TASK DETAILS
In full and without alteration, output each record given here.

DATA FOR THE TASK
########################################

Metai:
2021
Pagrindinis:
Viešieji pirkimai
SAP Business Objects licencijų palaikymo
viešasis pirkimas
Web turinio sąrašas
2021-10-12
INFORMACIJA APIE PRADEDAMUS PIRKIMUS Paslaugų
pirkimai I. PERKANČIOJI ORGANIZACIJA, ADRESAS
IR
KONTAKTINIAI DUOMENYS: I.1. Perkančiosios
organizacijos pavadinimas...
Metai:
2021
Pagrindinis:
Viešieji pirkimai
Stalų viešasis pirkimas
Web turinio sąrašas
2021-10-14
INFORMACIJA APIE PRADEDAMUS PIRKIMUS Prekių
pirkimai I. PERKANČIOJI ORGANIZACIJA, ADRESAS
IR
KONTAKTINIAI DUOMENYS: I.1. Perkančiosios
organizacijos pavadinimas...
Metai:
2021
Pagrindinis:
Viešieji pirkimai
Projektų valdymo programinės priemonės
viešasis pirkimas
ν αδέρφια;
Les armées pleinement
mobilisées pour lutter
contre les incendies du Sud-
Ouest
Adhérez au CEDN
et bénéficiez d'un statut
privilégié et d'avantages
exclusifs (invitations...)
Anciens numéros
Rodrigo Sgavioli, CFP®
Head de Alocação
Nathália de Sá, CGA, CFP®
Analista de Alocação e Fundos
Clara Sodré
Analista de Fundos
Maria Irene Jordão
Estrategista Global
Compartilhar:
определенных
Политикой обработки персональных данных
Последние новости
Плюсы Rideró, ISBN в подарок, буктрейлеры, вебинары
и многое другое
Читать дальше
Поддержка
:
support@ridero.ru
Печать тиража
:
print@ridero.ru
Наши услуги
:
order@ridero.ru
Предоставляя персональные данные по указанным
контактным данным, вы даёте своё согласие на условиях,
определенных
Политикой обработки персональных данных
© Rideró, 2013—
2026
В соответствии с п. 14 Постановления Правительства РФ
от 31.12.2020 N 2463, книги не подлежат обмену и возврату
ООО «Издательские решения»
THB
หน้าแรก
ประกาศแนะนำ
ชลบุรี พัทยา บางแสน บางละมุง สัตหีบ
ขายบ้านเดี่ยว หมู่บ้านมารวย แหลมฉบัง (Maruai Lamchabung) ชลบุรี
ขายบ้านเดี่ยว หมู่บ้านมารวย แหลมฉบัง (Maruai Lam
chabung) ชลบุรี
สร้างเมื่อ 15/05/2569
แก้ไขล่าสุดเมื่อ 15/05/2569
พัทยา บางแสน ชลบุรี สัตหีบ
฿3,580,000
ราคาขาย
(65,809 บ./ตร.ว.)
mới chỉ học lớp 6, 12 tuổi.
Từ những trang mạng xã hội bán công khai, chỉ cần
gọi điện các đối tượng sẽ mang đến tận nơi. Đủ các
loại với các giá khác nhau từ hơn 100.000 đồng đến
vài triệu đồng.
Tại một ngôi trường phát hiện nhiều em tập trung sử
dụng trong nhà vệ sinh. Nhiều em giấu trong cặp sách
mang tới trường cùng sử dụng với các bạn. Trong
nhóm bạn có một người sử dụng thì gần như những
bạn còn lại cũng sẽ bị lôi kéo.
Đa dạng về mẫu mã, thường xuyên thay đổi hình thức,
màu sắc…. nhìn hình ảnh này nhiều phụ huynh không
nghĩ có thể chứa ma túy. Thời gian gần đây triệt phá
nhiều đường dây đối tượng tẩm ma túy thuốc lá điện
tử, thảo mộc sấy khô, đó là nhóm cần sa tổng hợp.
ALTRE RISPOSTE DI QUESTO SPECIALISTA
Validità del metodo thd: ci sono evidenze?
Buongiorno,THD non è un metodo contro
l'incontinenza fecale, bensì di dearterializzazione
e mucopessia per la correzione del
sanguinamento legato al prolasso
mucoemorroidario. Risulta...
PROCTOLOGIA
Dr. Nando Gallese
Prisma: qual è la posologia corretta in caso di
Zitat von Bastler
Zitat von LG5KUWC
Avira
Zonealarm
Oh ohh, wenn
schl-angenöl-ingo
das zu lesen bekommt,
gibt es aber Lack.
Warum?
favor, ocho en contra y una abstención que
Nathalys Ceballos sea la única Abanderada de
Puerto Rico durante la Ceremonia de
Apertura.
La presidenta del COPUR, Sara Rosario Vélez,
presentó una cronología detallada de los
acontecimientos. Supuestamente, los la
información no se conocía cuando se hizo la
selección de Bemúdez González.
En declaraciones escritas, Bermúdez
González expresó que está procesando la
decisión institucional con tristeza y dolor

########################################

RESPONSE AREA
Metai:
2021
Pagrindinis:
Viešieji pirkimai
SAP Business Objects licencijų palaikymo
viešasis pirkimas
Web turinio sąrašas
2021-10-12
INFORMACIJA APIE PRADEDAMUS PIRKIMUS Paslaugų
pirkimai I. PERKANČIOJI ORGANIZACIJA, ADRESAS
IR
KONTAKTINIAI DUOMENYS: I.1. Perkančiosios
organizacijos pavadinimas...
Metai:
2021
Pagrindinis:
Viešieji pirkimai
Stalų viešasis pirkimas
Web turinio sąrašas
2021-10-14
INFORMACIJA APIE PRADEDAMUS PIRKIMUS Prekių
pirkimai I. PERKANČIOJI ORGANIZACIJA, ADRESAS
IR
KONTAKTINIAI DUOMENYS: I.1. Perkančiosios
organizacijos pavadinimas...
Metai:
2021
Pagrindinis:
Viešieji pirkimai
Projektų valdymo programinės priemonės
viešasis pirkimas
ν αδέρφια;
Les armées pleinement
mobilisées pour lutter
contre les incendies du Sud-
Ouest
Adhérez au CEDN
et bénéficiez d'un statut
privilégié et d'avantages
exclusifs (invitations...)
Anciens numéros
Rodrigo Sgavioli, CFP®
Head de Alocação
Nathália de Sá, CGA, CFP®
Analista de Alocação e Fundos
Clara Sodré
Analista de Fundos
Maria Irene Jordão
Estrategista Global
Compartilhar:
определенных
Политикой обработки персональных данных
Последние новости
Плюсы Rideró, ISBN в подарок, буктрейлеры, вебинары
и многое другое
Читать дальше
Поддержка
:
support@ridero.ru
Печать тиража
:
print@ridero.ru
Наши услуги
:
order@ridero.ru
Предоставляя персональные данные по указанным
контактным данным, вы даёте своё согласие на условиях,
определенных
Политикой обработки персональных данных
© Rideró, 2013—
2026
В соответствии с п. 14 Постановления Правительства РФ
от 31.12.2020 N 2463, книги не подлежат обмену и возврату
ООО «Издательские решения»
THB
หน้าแรก
ประกาศแนะนำ
ชลบุรี พัทยา บางแสน บางละมุง สัตหีบ
ขายบ้านเดี่ยว หมู่บ้านมารวย แหลมฉบัง (Maruai Lamchabung) ชลบุรี
ขายบ้านเดี่ยว หมู่บ้านมารวย แหลมฉบัง (Maruai Lam
chabung) ชลบุรี
สร้างเมื่อ 15/05/2569
แก้ไขล่าสุดเมื่อ 15/05/2569
พัทยา บางแสน ชลบุรี สัตหีบ
฿3,580,000
ราคาขาย
(65,809 บ./ตร.ว.)
mới chỉ học lớp 6, 12 tuổi.
Từ những trang mạng xã hội bán công khai, chỉ cần
gọi điện các đối tượng sẽ mang đến tận nơi. Đủ các
loại với các giá khác nhau từ hơn 100.000 đồng đến
vài triệu đồng.
Tại một ngôi trường phát hiện nhiều em tập trung sử
dụng trong nhà vệ sinh. Nhiều em giấu trong cặp sách
mang tới trường cùng sử dụng với các bạn. Trong
nhóm bạn có một người sử dụng thì gần như những
bạn còn lại cũng sẽ bị lôi kéo.
Đa dạng về mẫu mã, thường xuyên thay đổi hình thức,
màu sắc…. nhìn hình ảnh này nhiều phụ huynh không
nghĩ có thể chứa ma túy. Thời gian gần đây triệt phá
nhiều đường dây đối tượng tẩm ma túy thuốc lá điện
tử, thảo mộc sấy khô, đó là nhóm cần sa tổng hợp.
ALTRE RISPOSTE DI QUESTO SPECIALISTA
Validità del metodo thd: ci sono evidenze?
Buongiorno,THD non è un metodo contro
l'incontinenza fecale, bensì di dearterializzazione
e mucopessia per la correzione del
sanguinamento legato al prolasso
mucoemorroidario. Risulta...
PROCTOLOGIA
Dr. Nando Gallese
Prisma: qual è la posologia corretta in caso di
Zitat von Bastler
Zitat von LG5KUWC
Avira
Zonealarm
Oh ohh, wenn
schl-angenöl-ingo
das zu lesen bekommt,
gibt es aber Lack.
Warum?
favor, ocho en contra y una abstención que
Nathalys Ceballos sea la única Abanderada de
Puerto Rico durante la Ceremonia de
Apertura.
La presidenta del COPUR, Sara Rosario Vélez,
presentó una cronología detallada de los
acontecimientos. Supuestamente, los la
información no se conocía cuando se hizo la
selección de Bemúdez González.
En declaraciones escritas, Bermúdez
González expresó que está procesando la
decisión institucional con tristeza y dolor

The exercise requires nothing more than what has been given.